梓ちゃんの遅刻で叱られたなんて、本人に言えないし…

先生の言いたかったことも、謝られた意味もよく分からなかったから焦っていると


「唯ちゃんへの伝言を忘れてたんだって~」ってニコッと笑いながら

彩ちゃんが職員室から出てきた。


「ねっ!」って相づちを求められて、「そうそう!」って答るのがやっと。

「何で彩が知ってるの?」

「先生が"忘れたぁ~!"って職員室から出て行ったから。」

「なんだぁ~。先生でも忘れることあるんだねぇ~」

二人が納得して帰って行く後ろ姿を見ながら

「良かった?」って…

「うん、ありがとう。
助かった…。
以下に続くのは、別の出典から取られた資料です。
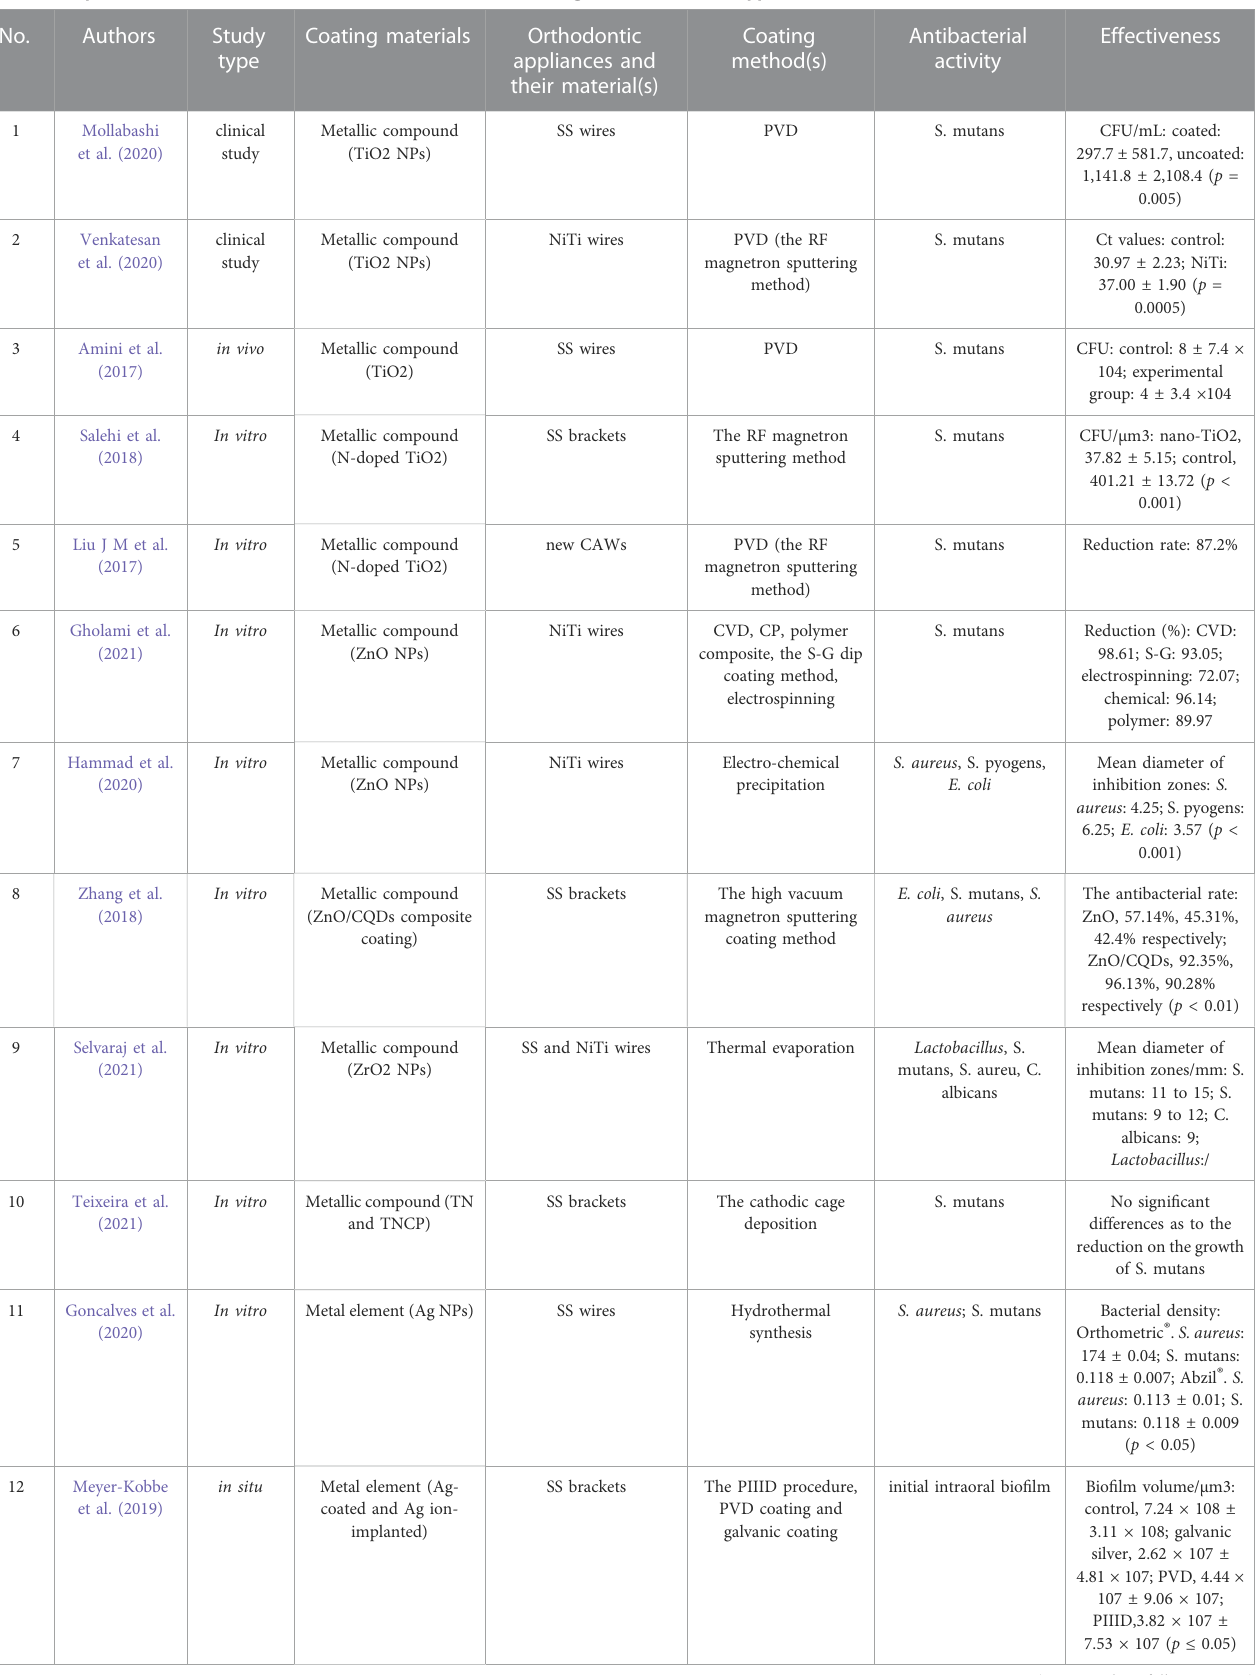
TABLE 1 Comparison of the antibacterial characteristics for different coatings onto orthodontic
なんて答たら良いか迷ってたから。」

「それなら良かった。」

彩ちゃんは、もう一度ニッコリ笑って、二階に上がって行った。


あれくらい頭が良くて、気配りが上手なら

悩まなくても一人で答が出せるのかなぁ~?

先生との会話について聞いて見たかったけど…今は明日の参観日の方が大切だから

諦めて見送った。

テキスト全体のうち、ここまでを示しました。